▸ Passage:
================

When she couldn’t handle it, she retreated in to the numbness of the dark closet. She couldn’t see anything or hear anything and tried her best to absorb this nothingness. She would sob until she fell asleep. She awoke one day and realized that for a tiny instant that the pain wasn’t there—she had had a wonderful dream and for a second forgot about her waking life. That dream had given her relief. She no longer wished to be happy, she just didn’t want to feel and that’s when the shadow pointed to the bottle of sleeping pills on her mother’s bedside table. This was the first time that she realized that she wanted to die.
She sat trembling on her bed, bottle in hand and prayed for the will to take the pills but also prayed at the same time for something or someone to stop her from taking them. It was an odd moment because she could hear the world going on all around her, the sounds of kids playing outside and a ball being kicked back and forth just a mere fifty feet from the dark drama that was unfolding in her bedroom. She turned up the bottle but only four pills landed in her palm, she swallowed them down and buried herself in the blankets to wait for the freeing darkness to come and warm her. A few short minutes later, her mother burst into the room and eyed the empty bottle on the floor.

================

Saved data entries
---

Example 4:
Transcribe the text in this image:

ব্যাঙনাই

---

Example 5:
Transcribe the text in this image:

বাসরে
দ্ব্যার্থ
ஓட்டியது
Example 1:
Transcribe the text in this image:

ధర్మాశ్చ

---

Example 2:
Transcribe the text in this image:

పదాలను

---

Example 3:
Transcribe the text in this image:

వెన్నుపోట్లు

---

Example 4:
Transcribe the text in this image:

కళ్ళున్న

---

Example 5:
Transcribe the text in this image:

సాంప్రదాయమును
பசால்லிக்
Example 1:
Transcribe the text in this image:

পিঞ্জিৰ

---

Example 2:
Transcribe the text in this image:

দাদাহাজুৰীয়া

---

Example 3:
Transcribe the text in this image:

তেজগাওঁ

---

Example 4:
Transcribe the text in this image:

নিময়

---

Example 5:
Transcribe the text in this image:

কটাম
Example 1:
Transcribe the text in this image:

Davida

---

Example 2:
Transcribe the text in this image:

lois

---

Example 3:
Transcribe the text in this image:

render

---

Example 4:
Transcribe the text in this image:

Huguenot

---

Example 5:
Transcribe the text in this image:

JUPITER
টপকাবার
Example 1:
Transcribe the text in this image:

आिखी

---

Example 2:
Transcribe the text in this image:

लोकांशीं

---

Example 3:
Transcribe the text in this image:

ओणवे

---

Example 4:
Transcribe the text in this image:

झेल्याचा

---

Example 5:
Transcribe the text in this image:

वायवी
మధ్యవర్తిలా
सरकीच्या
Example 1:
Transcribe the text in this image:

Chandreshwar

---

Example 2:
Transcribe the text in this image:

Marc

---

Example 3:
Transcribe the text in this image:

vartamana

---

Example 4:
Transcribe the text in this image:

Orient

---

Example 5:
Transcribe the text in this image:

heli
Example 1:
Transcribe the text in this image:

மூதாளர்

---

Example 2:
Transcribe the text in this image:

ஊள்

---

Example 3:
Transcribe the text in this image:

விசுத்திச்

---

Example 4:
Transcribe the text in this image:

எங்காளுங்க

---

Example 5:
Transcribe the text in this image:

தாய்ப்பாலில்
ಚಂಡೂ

================

In the passage, what sounds from outside could she hear while sitting on her bed?

▸ Response to this task: She could hear kids playing and a ball being kicked back and forth.